1) Combination of Sweeteners

Modern consumers are concerned with the quantities of sugar that are found in food products. As such, some manufacturers try to make people think that their products are low in sugar. They use a combination of different sweeteners, such as cane sugar, evaporated cane sugar, dextrose, sucrose, corn syrup and high fructose corn syrup, in their products. These sweeteners have the same effect on the body as regular sugar, and they do not have any nutritional value. According to regulations set by the FDA, ingredients of the highest concentrations have to be listed on food labels first. With so many different types of sweeteners in the products, the total sugar content will not be shown on the food labels. Instead, it will appear as several separate ingredients. Those who do not know terms such as dextrose and sucrose will think that the food products contain very little sugar.

2) Manipulation of Serving Sizes

Food manufacturers can also trick consumers by manipulating portion sizes that are shown on food labels. The portion sizes are reduced to ridiculously small quantities, which are still legal according to FDA regulations, and the amounts of ingredients will appear to be lower than their actual amounts in the whole product. For example, people usually drink a whole bottle of soda in one sitting, but the label may indicate that a bottle is actually 2 or 2 1/2 servings.
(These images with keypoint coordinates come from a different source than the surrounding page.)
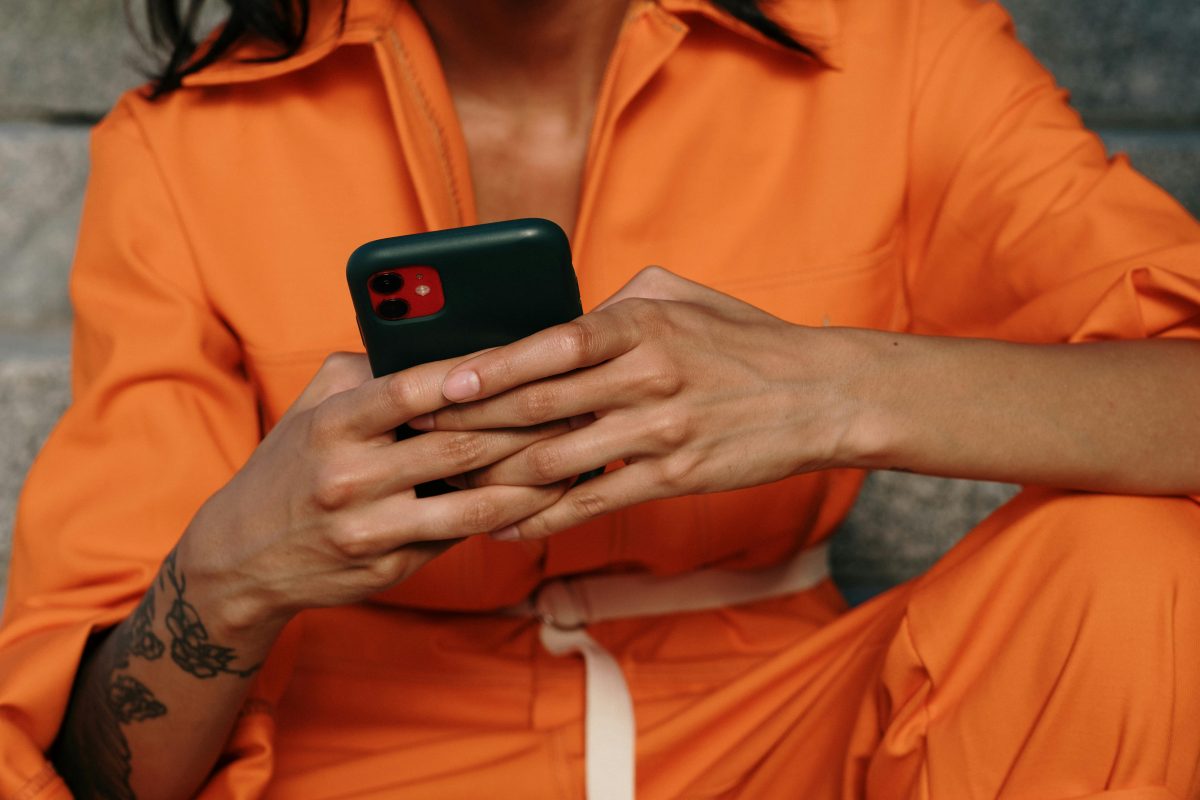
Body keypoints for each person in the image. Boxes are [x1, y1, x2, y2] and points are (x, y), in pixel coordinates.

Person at [2, 0, 1199, 797]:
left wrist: (838, 385)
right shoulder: (182, 147)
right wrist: (230, 571)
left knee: (1133, 559)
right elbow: (98, 774)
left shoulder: (892, 49)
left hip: (794, 736)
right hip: (365, 754)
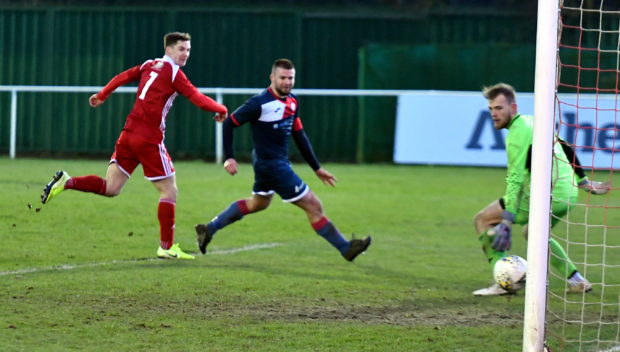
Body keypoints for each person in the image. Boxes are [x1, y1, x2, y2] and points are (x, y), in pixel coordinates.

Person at [41, 32, 228, 260]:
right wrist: (220, 109)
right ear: (169, 49)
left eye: (188, 50)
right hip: (148, 138)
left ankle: (67, 182)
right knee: (169, 191)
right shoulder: (174, 73)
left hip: (128, 134)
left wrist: (102, 94)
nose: (186, 54)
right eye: (181, 49)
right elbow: (196, 97)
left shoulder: (150, 64)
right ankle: (166, 247)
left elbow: (123, 76)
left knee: (111, 187)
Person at [195, 58, 371, 262]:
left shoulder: (292, 101)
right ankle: (345, 248)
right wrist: (229, 158)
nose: (287, 82)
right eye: (283, 78)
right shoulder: (258, 103)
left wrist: (317, 168)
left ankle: (209, 229)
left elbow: (299, 135)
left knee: (258, 203)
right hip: (272, 166)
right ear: (272, 78)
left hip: (268, 163)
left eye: (291, 78)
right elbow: (229, 124)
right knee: (314, 206)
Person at [472, 83, 610, 296]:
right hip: (568, 194)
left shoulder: (517, 133)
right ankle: (577, 280)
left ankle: (504, 281)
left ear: (513, 108)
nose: (494, 113)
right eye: (491, 109)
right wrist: (583, 182)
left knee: (483, 220)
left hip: (548, 193)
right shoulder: (534, 121)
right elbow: (565, 146)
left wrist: (507, 220)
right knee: (533, 233)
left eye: (499, 108)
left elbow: (515, 180)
3) The “Zero Trans Fat” Trick

In the past few years, many negative things have been said about trans fat, and some localities around the world have even banned the sale and consumption of any product that contains trans fat. Therefore, it has become a good business practice for food manufacturers to include a “Zero Trans Fat” label on their products. Many products do not contain any trans fat at all, but there are some products that have small amounts of it. FDA requires manufacturers to report trans fat on their food labels if the quantity is more than 0.5 grams per serving. To make consumers think that their products are free of trans fat, manufacturers suggest smaller serving sizes on their labels.

4) Hiding Detrimental Ingredients

Many manufacturers also replace the names of certain detrimental ingredients with more innocent-sounding names, so that consumers will not be deterred from trying their products. For instance, the term “yeast extract” is used as a substitute for the dangerous additive MSG, and “sodium nitrate” is actually an ingredient that can contribute to the development of a few types of cancer.